House debates

Monday, 9 February 2015

Condolences

Uren, Hon. Thomas, AC

2:17 pm

Photo of Tanya PlibersekTanya Plibersek (Sydney, Australian Labor Party, Deputy Leader of the Opposition) Share this | Hansard source

To many of us on this side of the parliament we cannot imagine a Labor Party without Tom Uren. My friend the member for Grayndler spoke very movingly about his great friend and mentor but, really, Tom was more like a father to the member for Grayndler than just a mentor. And so he was to many of us on this side of the parliament a great comrade, a great friend and a great mentor. Before I was the member for Sydney, before I was even the Labor candidate, he supported me in my preselection for the seat of Sydney. He was absolutely unstinting in his support of the member for Grayndler, of me and of many others on this side. He was a great inspiration, a great elder statesman and a very loving friend.

He had a great belief in the obligation of all of us to do what we can to help others. As a young, strong man in a prisoner-of-war camp Tom made sure that he always lifted the heavy end of the log as a matter of responsibility, because he could, and what his mates could not carry he would carry for them, and when they could not walk they would lean on him.

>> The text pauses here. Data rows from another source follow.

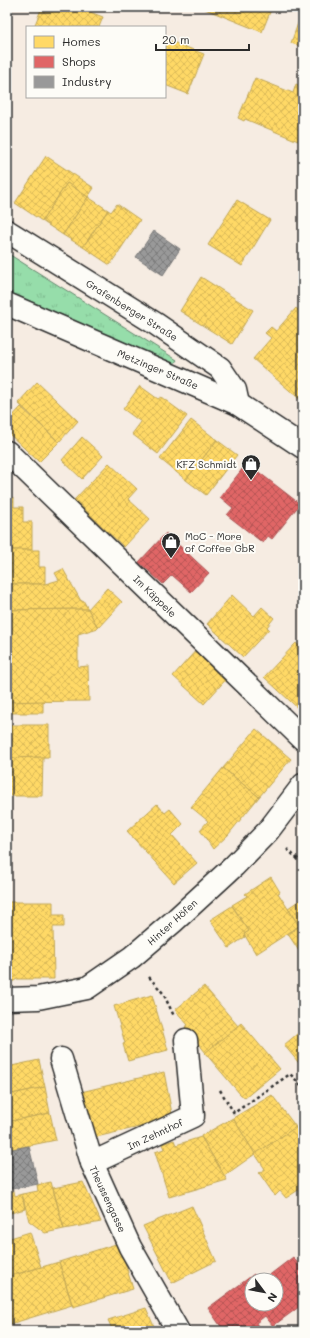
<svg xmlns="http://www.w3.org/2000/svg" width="310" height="1338" font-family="Mali,sans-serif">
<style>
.grass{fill:url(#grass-tufts);stroke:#60846a}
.homes{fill:url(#homes-cross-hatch);stroke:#bfa554}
.shops{fill:url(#shops-cross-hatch);stroke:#aa5454}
.industry{fill:url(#industry-cross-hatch);stroke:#787878}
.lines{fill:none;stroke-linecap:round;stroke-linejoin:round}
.minor-casing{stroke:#2b2b2b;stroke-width:25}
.major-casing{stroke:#2b2b2b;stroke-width:25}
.path{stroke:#2b2b2b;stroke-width:2.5;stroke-dasharray:3 3;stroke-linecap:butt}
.minor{stroke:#fdfcf7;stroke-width:22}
.major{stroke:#fdfcf7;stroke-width:22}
.labels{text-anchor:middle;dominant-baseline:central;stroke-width:4;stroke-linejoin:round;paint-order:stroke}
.street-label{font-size:10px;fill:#2b2b2b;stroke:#fdfcf7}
.poi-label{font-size:10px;fill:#2b2b2b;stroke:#fdfcf7;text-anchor:end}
</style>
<defs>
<pattern id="grass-tufts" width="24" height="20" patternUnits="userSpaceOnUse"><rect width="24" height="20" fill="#96ddaa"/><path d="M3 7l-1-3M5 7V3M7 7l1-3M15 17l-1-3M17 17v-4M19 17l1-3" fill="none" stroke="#81be92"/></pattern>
<pattern id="homes-cross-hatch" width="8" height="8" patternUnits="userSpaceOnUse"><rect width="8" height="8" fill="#ffd966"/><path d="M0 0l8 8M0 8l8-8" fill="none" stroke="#dbba59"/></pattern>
<pattern id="shops-cross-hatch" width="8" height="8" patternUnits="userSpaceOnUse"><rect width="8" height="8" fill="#e06666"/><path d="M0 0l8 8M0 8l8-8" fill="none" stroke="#b65454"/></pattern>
<pattern id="industry-cross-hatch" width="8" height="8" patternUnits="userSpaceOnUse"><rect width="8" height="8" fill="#999"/><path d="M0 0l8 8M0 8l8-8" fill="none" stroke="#7d7d7d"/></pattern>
</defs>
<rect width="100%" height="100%" fill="#f6ece2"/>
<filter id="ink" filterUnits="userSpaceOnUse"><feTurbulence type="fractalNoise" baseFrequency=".025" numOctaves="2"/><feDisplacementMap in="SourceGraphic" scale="8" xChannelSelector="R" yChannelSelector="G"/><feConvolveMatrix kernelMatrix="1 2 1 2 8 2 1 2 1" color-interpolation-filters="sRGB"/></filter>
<g filter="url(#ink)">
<path class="grass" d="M 7,253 L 177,360 L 173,365 L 107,338 L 7,293 Z"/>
<g class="homes">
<path d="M 42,7 L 77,7 L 103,17 L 99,27 L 34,27 Z"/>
<path d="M 200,7 L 272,7 L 262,32 Z"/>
<path d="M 303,9 L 303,47 L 291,43 Z"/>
<path d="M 165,39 L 204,54 L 188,94 L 165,85 Z"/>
<path d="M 255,78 L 293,93 L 296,84 L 303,87 L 303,128 L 298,141 L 245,119 L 244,121 L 238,118 Z"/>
<path d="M 46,156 L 94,188 L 88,197 L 67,183 L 42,221 L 15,203 Z"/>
<path d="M 67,183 L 88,197 L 63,235 L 42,221 Z"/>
<path d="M 88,197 L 108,210 L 83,247 L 63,235 Z"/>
<path d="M 237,200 L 270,220 L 242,266 L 208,245 Z"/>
<path d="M 117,204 L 140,220 L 110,265 L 83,247 L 108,210 L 111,212 Z"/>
<path d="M 201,277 L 253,310 L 232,344 L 180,311 Z"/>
<path d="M 296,308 L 303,314 L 303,402 L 253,359 L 271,338 L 265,333 L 271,327 L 276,331 Z"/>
<path d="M 37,382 L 78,421 L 59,442 L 18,403 Z"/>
<path d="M 140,386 L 158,399 L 161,397 L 187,416 L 158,454 L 132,434 L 141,422 L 123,409 Z"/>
<path d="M 21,407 L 59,442 L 39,462 L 7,432 L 7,422 Z"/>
<path d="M 191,420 L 217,440 L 186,480 L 160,459 Z"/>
<path d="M 82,437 L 103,456 L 82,479 L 62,460 Z"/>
<path d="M 217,440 L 237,455 L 206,495 L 186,480 Z"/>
<path d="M 109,463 L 137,489 L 128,499 L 150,519 L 124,547 L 74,500 Z"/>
<path d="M 7,498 L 14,498 L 14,507 L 23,507 L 23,522 L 32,522 L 32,550 L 7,550 Z"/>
<path d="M 7,550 L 39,550 L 39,567 L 45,567 L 45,584 L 7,584 Z"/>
<path d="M 63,569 L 81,601 L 83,600 L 88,609 L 7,610 L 7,584 L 45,584 L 59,580 L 55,573 Z"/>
<path d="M 107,588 L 122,602 L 98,628 L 88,609 Z"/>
<path d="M 232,595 L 254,616 L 262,607 L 274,618 L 267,627 L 269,629 L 243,657 L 207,624 Z"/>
<path d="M 88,609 L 98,628 L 78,634 L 78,667 L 88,666 L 89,701 L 7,702 L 7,610 Z"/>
<path d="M 296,643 L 303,649 L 303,713 L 264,677 Z"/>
<path d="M 198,648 L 229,676 L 204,704 L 173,676 Z"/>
<path d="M 43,701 L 43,713 L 7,713 L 7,702 Z"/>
<path d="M 7,725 L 49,725 L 49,757 L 7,758 Z"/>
<path d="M 256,729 L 291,759 L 259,797 L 223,768 Z"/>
<path d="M 43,757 L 42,796 L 7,796 L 7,758 Z"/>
<path d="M 223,768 L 259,797 L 228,835 L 213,849 L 200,830 L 208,821 L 191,807 Z"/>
<path d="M 157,804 L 165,813 L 170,809 L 183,824 L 172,835 L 197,863 L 174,883 L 127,831 Z"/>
<path d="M 271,877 L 280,892 L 278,893 L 299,926 L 256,954 L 244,934 L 249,931 L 232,905 L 247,896 L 245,894 Z"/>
<path d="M 303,898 L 303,935 L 298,927 L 299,926 L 288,908 Z"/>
<path d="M 7,902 L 53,902 L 53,915 L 64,915 L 64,927 L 53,927 L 54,979 L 17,979 L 14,981 L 7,982 Z"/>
<path d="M 232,906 L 249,931 L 244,934 L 245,937 L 229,948 L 210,920 Z"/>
<path d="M 298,927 L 303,935 L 303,949 L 299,951 L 288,934 Z"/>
<path d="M 204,986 L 238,1026 L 206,1053 L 185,1027 L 188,1025 L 175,1010 Z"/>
<path d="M 152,995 L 168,1050 L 128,1061 L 123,1044 L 125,1043 L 114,1006 Z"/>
<path d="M 241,1023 L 280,1069 L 245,1098 L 240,1094 L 205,1053 Z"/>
<path d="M 303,1029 L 303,1068 L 284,1045 Z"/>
<path d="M 39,1060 L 45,1087 L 7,1095 L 7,1067 Z"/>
<path d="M 164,1072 L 173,1119 L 92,1138 L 81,1092 Z"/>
<path d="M 45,1087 L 50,1113 L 7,1122 L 7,1095 Z"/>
<path d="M 272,1095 L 296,1127 L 255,1154 L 233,1118 Z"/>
<path d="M 50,1113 L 56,1140 L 7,1150 L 7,1122 Z"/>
<path d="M 233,1118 L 255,1154 L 224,1176 L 201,1136 Z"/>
<path d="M 296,1127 L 303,1137 L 303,1187 L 286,1198 L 280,1191 L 275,1196 L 259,1173 L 265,1169 L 255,1154 Z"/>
<path d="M 201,1137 L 227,1180 L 169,1197 L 155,1152 L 164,1149 L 162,1144 L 174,1140 L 176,1145 Z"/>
<path d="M 51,1182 L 64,1229 L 45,1233 L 29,1221 L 22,1194 L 38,1191 L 37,1185 Z"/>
<path d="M 83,1182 L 101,1222 L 64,1229 L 53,1188 Z"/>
<path d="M 14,1191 L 15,1196 L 22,1194 L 25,1209 L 7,1214 L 7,1192 Z"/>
<path d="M 192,1206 L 216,1261 L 172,1283 L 143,1226 Z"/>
<path d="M 30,1232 L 41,1267 L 7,1277 L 7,1239 Z"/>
<path d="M 119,1243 L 133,1289 L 73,1307 L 59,1262 Z"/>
<path d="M 59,1262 L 72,1305 L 7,1325 L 7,1277 Z"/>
<path d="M 146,1308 L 156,1331 L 113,1331 L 108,1320 Z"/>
</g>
<g class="shops">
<path d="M 247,463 L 300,504 L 272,539 L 268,536 L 263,543 L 227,515 L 233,508 L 220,497 Z"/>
<path d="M 166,533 L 209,573 L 191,592 L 172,575 L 163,584 L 139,562 Z"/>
<path d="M 293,1257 L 303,1270 L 303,1304 L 273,1326 L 265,1316 L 256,1323 L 259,1328 L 255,1331 L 224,1331 L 208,1308 L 254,1274 L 258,1280 L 252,1280 L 252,1304 L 276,1304 L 276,1280 L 263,1280 Z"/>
</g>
<g class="industry">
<path d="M 154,231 L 180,249 L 163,275 L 136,257 Z"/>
<path d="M 29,1146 L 38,1184 L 7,1190 L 7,1150 Z"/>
</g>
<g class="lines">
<g class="minor-casing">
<g id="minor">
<path d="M 7,231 L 156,324 L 220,368 L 235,390 L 238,404"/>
<path d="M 7,452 L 303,739"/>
<path d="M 7,999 L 38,998 L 87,988 L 132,957 L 173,922 L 234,866 L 268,831 L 303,785"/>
<path d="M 61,1059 L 92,1163 L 130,1247 L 178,1331"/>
<path d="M 92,1163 L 193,1116 L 186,1040"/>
</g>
</g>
<g class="major-casing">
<path id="major" d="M 7,304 L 238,404 L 303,447"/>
</g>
<g class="path">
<path d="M 287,849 L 303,864"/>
<path d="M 149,977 L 163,993 L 174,1016"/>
<path d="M 220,1090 L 234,1113 L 290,1074 L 303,1087"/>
</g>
<use href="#minor" class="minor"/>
<use href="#major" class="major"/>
</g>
</g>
<defs>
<g id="shop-pin" transform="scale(1)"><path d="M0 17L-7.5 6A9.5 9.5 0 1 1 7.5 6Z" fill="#2b2b2b" stroke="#fdfcf7"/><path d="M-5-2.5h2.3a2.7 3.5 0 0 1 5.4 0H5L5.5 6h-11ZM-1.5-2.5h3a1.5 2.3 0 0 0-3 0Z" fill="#fff"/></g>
</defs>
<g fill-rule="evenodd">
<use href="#shop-pin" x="251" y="464"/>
<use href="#shop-pin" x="171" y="542"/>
</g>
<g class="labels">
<g class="street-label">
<text transform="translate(132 310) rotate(32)">Grafenberger Straße</text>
<text transform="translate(158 369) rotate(23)">Metzinger Straße</text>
<text transform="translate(155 596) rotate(44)">Im Käppele</text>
<text transform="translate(172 922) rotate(-42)">Hinter Höfen</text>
<text transform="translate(155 1134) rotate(-25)">Im Zehnthof</text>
<text transform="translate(108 1199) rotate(65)">Theussengasse</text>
</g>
<g class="poi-label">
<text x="237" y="464">KFZ Schmidt</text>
<text x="185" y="536" text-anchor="start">MoC - More<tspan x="185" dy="12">of Coffee GbR</tspan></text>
</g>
</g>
<rect width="310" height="1338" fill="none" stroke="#fdfcf7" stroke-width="24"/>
<rect x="12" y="12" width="286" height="1314" fill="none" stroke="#2b2b2b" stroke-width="1.5" filter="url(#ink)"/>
<rect x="26" y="26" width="140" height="72" fill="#fdfcf7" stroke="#a9a8a5"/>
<rect x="34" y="36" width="20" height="12" fill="#ffd966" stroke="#a9a8a5"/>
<text x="62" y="46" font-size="12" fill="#2b2b2b">Homes</text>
<rect x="34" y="56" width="20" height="12" fill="#e06666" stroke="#a9a8a5"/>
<text x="62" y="66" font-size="12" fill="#2b2b2b">Shops</text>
<rect x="34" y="76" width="20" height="12" fill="#999999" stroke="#a9a8a5"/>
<text x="62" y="86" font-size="12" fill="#2b2b2b">Industry</text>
<g transform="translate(264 1292) rotate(122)"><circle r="19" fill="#fdfcf7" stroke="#a9a8a5"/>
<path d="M0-3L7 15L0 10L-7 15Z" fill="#2b2b2b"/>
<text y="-6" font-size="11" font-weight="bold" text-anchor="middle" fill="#2b2b2b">N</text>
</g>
<path d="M156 44v6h93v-6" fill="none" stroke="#2b2b2b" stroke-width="2"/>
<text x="162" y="44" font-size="12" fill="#2b2b2b" stroke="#fdfcf7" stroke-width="3" paint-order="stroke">20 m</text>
</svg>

Looking back, later in his life, he said that his great regret was not when those who were weaker than him needed his protection and strength, his great regret was that he felt pride at opportunity rather than humility. You understood the measure of him as a human being when he spoke about his love not just for his fellow prisoners of war but that he was able to translate that love even to his enemies, his wartime enemies.

He was left not with bitterness after the war but with an unshakable conviction of the importance of mutual support and collective action—taught to him by his great mentor and friend Weary Dunlop. He came home too with a deep dedication to the cause of peace. He saw those bombs dropped on Hiroshima and Nagasaki, and they bred in him an unyielding revulsion of the idea of nuclear weapons.

He was also the first member of parliament to question Australia's involvement in the Vietnam War, in August 1962, and was always a presence at those marches. He remained close—always, right through his life—to the government in Vietnam and travelled there many times. As the member for Grayndler said, his support was for the veterans of the war in Vietnam and Australian veterans of all wars, and he was very proud indeed of Prime Minister Gillard's agreement to provide compensation to all former prisoners of war.

Tom Uren was Minister for Urban and Regional Development in the Whitlam government, and the residents of Sydney have much to be grateful to him for: the preservation of the inner-city working-class communities, Glebe, Woolloomooloo and Millers Point, and our beautiful harbour foreshore. Tom had a vision that any Australian should be able to walk from headland to headland, along the harbour foreshore, that it should not be just the preserve of the rich, and he did all he could to see that vision come to fruition. But it was not just the beautiful harbour foreshore that he cared about—as the chair of the Parramatta Park Trust, he was absolutely dedicated to having green, open space for the residents of Western Sydney too.

He lived a long, rich and full life and never gave up his activism within the Labor Party and his activism within our community. He had many causes and many friendships beyond the Labor Party as well. He was called an honorary Josephite by the Josephite nuns. He was a great supporter of the work of Saint Mary MacKillop. He was a great supporter of the independence of Timor-Leste and counts the leaders of the independence movement among his closest friends. He would quote to us often the words of Martin Luther King, 'Hate distorts the personality and scars the soul. It is more injurious to the hater than the hated.'

If you could define such a long and rich and varied life by one philosophy, that philosophy that Weary Dunlop instilled in him of the strong looking after the week—of each of us having a responsibility to all of us—and that philosophy of Martin Luther King—that hate distorts the hater and damages the hater more than the hated—would be his two guiding tenets. To his wife Christine, daughter Ruby, and Michael and Heather, his children with his beloved first wife, Patricia, our thoughts are with you. We have all lost a great friend and a great comrade.